DATA FOR THE TASK:
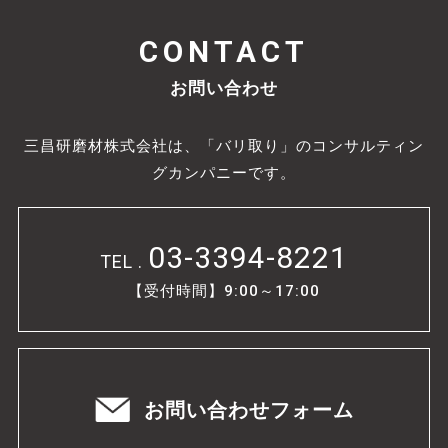
CONTACT
お問い合わせ
三昌研磨材株式会社は、「バリ取り」のコンサルティン
グカンパニーです。
03-3394-8221
TEL .
【受付時間】9:00～17:00
お問い合わせフォーム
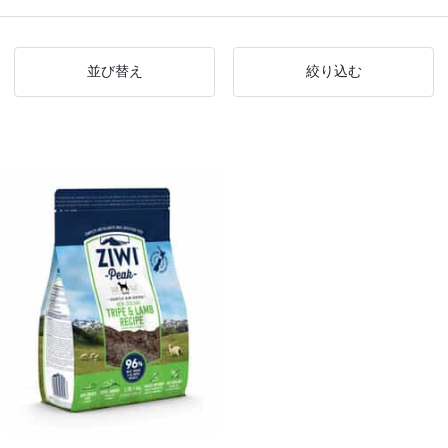
並び替え
絞り込む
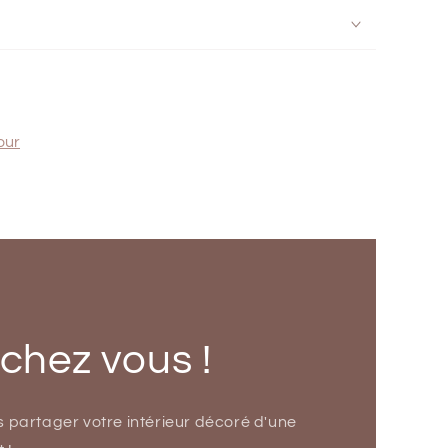
our
 chez vous !
s partager votre intérieur décoré d'une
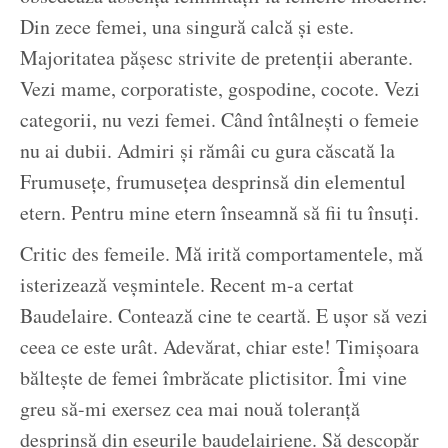
Din zece femei, una singură calcă și este.
Majoritatea pășesc strivite de pretenții aberante.
Vezi mame, corporatiste, gospodine, cocote. Vezi
categorii, nu vezi femei. Când întâlnești o femeie
nu ai dubii. Admiri și rămâi cu gura căscată la
Frumusețe, frumusețea desprinsă din elementul
etern. Pentru mine etern înseamnă să fii tu însuți.
Critic des femeile. Mă irită comportamentele, mă
isterizează veșmintele. Recent m-a certat
Baudelaire. Contează cine te ceartă. E ușor să vezi
ceea ce este urât. Adevărat, chiar este! Timișoara
băltește de femei îmbrăcate plictisitor. Îmi vine
greu să-mi exersez cea mai nouă toleranță
desprinsă din eseurile baudelairiene. Să descopăr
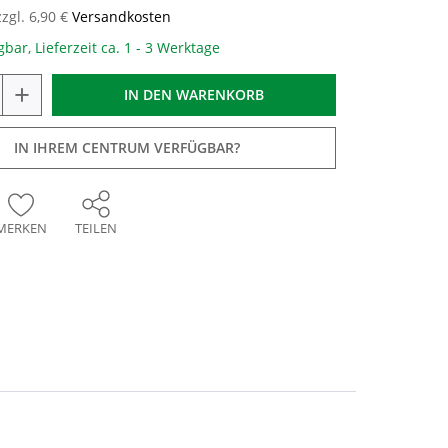
zzgl. 6,90 €
Versandkosten
gbar, Lieferzeit ca. 1 - 3 Werktage
+
IN DEN
WARENKORB
IN IHREM CENTRUM VERFÜGBAR?
MERKEN
TEILEN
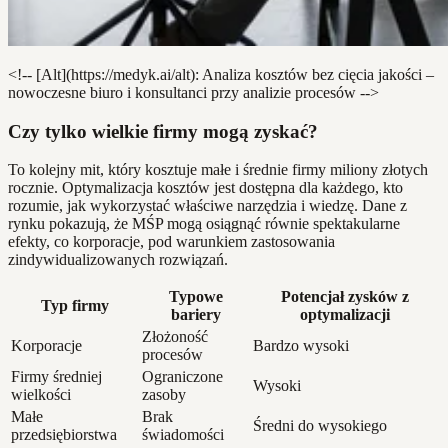
<!-- [Alt](https://medyk.ai/alt): Analiza kosztów bez cięcia jakości –
nowoczesne biuro i konsultanci przy analizie procesów -->
Czy tylko wielkie firmy mogą zyskać?
To kolejny mit, który kosztuje małe i średnie firmy miliony złotych
rocznie. Optymalizacja kosztów jest dostępna dla każdego, kto
rozumie, jak wykorzystać właściwe narzędzia i wiedzę. Dane z
rynku pokazują, że MŚP mogą osiągnąć równie spektakularne
efekty, co korporacje, pod warunkiem zastosowania
zindywidualizowanych rozwiązań.
Typowe
Potencjał zysków z
Typ firmy
bariery
optymalizacji
Złożoność
Korporacje
Bardzo wysoki
procesów
Firmy średniej
Ograniczone
Wysoki
wielkości
zasoby
Małe
Brak
Średni do wysokiego
przedsiębiorstwa
świadomości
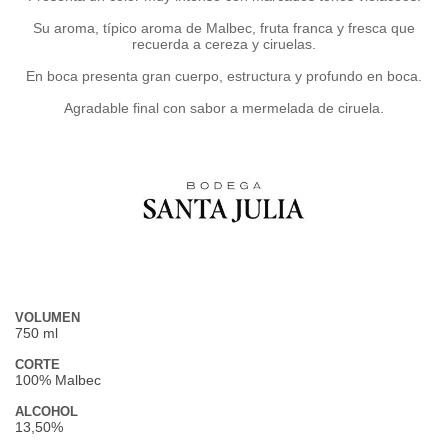
Su aroma, típico aroma de Malbec, fruta franca y fresca que
recuerda a cereza y ciruelas.
En boca presenta gran cuerpo, estructura y profundo en boca.
Agradable final con sabor a mermelada de ciruela.
VOLUMEN
750 ml
CORTE
100% Malbec
ALCOHOL
13,50%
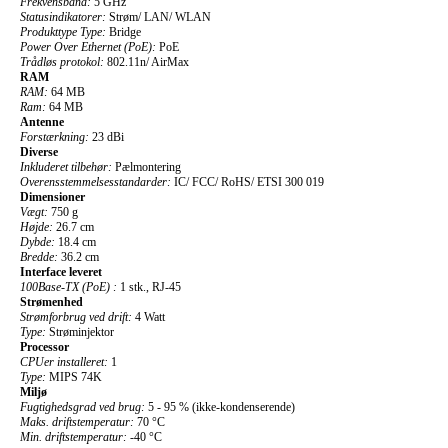
Frekvensbånd:
5 GHz
Statusindikatorer:
Strøm/ LAN/ WLAN
Produkttype Type:
Bridge
Power Over Ethernet (PoE):
PoE
Trådløs protokol:
802.11n/ AirMax
RAM
RAM:
64 MB
Ram:
64 MB
Antenne
Forstærkning:
23 dBi
Diverse
Inkluderet tilbehør:
Pælmontering
Overensstemmelsesstandarder:
IC/ FCC/ RoHS/ ETSI 300 019
Dimensioner
Vægt:
750 g
Højde:
26.7 cm
Dybde:
18.4 cm
Bredde:
36.2 cm
Interface leveret
100Base-TX (PoE) :
1 stk., RJ-45
Strømenhed
Strømforbrug ved drift:
4 Watt
Type:
Strøminjektor
Processor
CPUer installeret:
1
Type:
MIPS 74K
Miljø
Fugtighedsgrad ved brug:
5 - 95 % (ikke-kondenserende)
Maks. driftstemperatur:
70 °C
Min. driftstemperatur:
-40 °C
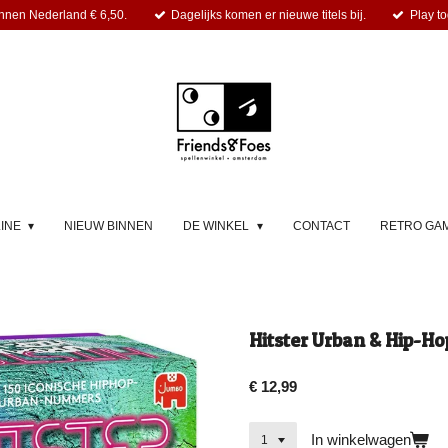
nnen Nederland € 6,50.
Dagelijks komen er nieuwe titels bij.
Play to
LINE
NIEUW BINNEN
DE WINKEL
CONTACT
RETRO GA
Hitster Urban & Hip-Ho
€ 12,99
In winkelwagen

TASK REQUIREMENTS:
State only the number of lines above that contain the string "kosztów".

ANSWER AREA:
2